Input from the entire collaboration helped Gupta and Singamaneni refine the design of the p-LFAs, which ultimately achieved 95% clinical sensitivity and 100% specificity for SARS-CoV-2 antibodies and antigens. Genin described the results as stunning. 

“We didn’t know it was going to work so well,” he said. “We knew it would be good, but we didn’t know this $1 test with a $300 readout device would be so much better – 10 times better – than state of the art that we all used during the COVID pandemic.”

Now that they’ve proven p-LFAs can outperform standard lab tests in sensitivity, speed, convenience and cost for one disease, the team is looking to develop new applications for the technology, including returning to their original goal of identifying bacterial versus viral infections and getting their diagnostic tool into the hands of physicians around the world.

The p-LFA technology has been licensed to Auragent Bioscience LLC by Washington University’s Office of Technology Management. Singamaneni and Morrissey are among the co-founders of Auragent, a WashU startup.

“We expect to have p-LFAs commercially available in the next one to two years,” Singamaneni said. “Right now, we’re working on improving our portable scanner technology, which adds a more sensitive, fluorescent reading capability to the test strips in addition to the color change that can be seen with the naked eye. We think we can get that cost down to a point where it’s accessible to rural clinics in the U.S. and abroad, which was one of our original goals.”

“We’re also excited about the potential to detect many more diseases than COVID, possibly using a skin patch that can take a painless sample,” Singamaneni added. “This technology has the potential to detect any number of diseases, ranging from STIs to respiratory infections and more, as well as cytokines indicative of inflammation seen in conditions such as rheumatoid arthritis and sepsis.” 

Gupta R, Gupta P, Wang S, Melnykov A, Jiang Q, Seth A, Wang Z, Morrissey JJ, George I, Gandra S, Sinha P, Storch GA, Parikh BA, Genin GM, Singamaneni S. “Plasmon-enhanced, quantitative lateral flow assay for femtomolar detection of protein biomarkers in point-of-care settings.” Nature Biomedical Engineering. Feb. 2, 2023. DOI: 10.1038/s41551-022-01001-1.

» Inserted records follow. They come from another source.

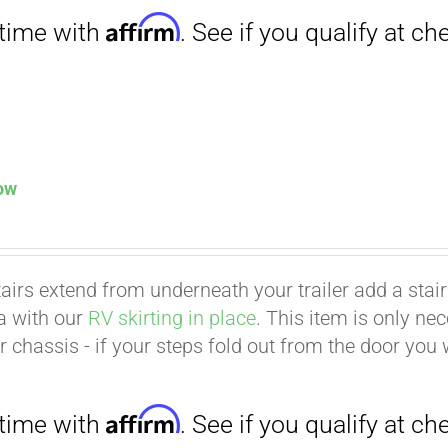
low
tairs extend from underneath your trailer add a stair p
ea with our
RV skirting in place
. This item is only ne
Affirm
. See if you qualify at checkout.
er chassis - if your steps fold out from the door you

This research was supported by funding from the National Science Foundation (CBET-2027145, CBET-2029105, and CMMI 1548571); the National Cancer Institute-Innovative Molecular Analysis Technologies (R21CA236652 and R21CA236652-S1); and the Washington University Institute of Clinical and Translational Sciences (UL1TR002345) from the National Center for Advancing Translational Sciences (NCATS) of the National Institutes of Health (NIH).